Nor will calls for far-reaching institutional reforms under the banner of ‘good governance’, which tend to overlook the political realities of power structures and incentives at play, be enough to close these gaps.

If the Sustainable Development Goals bring us ‘more of the same’, we will continue to leave many without access to the services they need to live their lives with dignity and hope.

Building an evidence base for ‘doing development differently’

Fortunately concrete examples are now emerging of ways of working that can lead to concrete results. These approaches include things like being locally led, adaptive, politically smart, and entrepreneurial.  We’re starting to be able to show that paying more attention to processes gets better results, and to document who the reformers (or 'development entrepreneurs') really are.

With Matt Andrews and others at the Building State Capability Programme at Harvard University we have begun to bring together development practitioners and observers with direct experience of approaches like these. Starting at an event in October, we’ve created space for discussion of how they work, who they work with, and of the obstacles and opportunities to more effective ways of working. The Doing Development Differently community was born, with a manifesto and commitment to change.

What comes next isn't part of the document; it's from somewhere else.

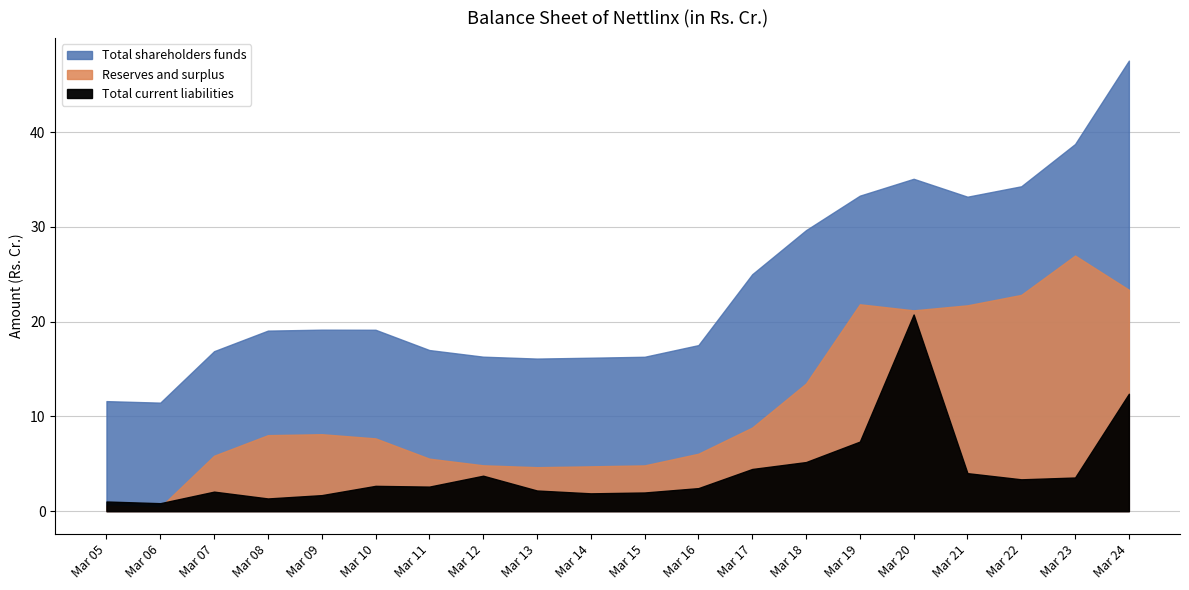

Count the number of categories in the chart.

20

Bringing radical thinking into the mainstream

What will it take to bring these ideas into the mainstream of discussions for a new goal framework?

It will mean looking again at the targets and indicators being put forward for ‘governance’ and linking these much more concretely to the capacity to deliver tangible improvements to citizens. It will need innovative proposals for how to ensure development done anywhere is genuinely locally led and user-focused. And crucially, this all needs to build from a stronger evidence base, with more examples of different and more effective ways of working.

At the end of 2014, our feelings are therefore mixed. Too much of the debate around the post-2015 development agenda is still focused on the ‘what’ and ‘how much will it cost’.  But this is a critical opportunity to shift global attention to the ‘how’ of development practice and progress.

Meeting this challenge will require some radical shifts, including for aid thinking and practice, as we will be exploring in our forthcoming report. In 2015, will the international development community be up to the challenge?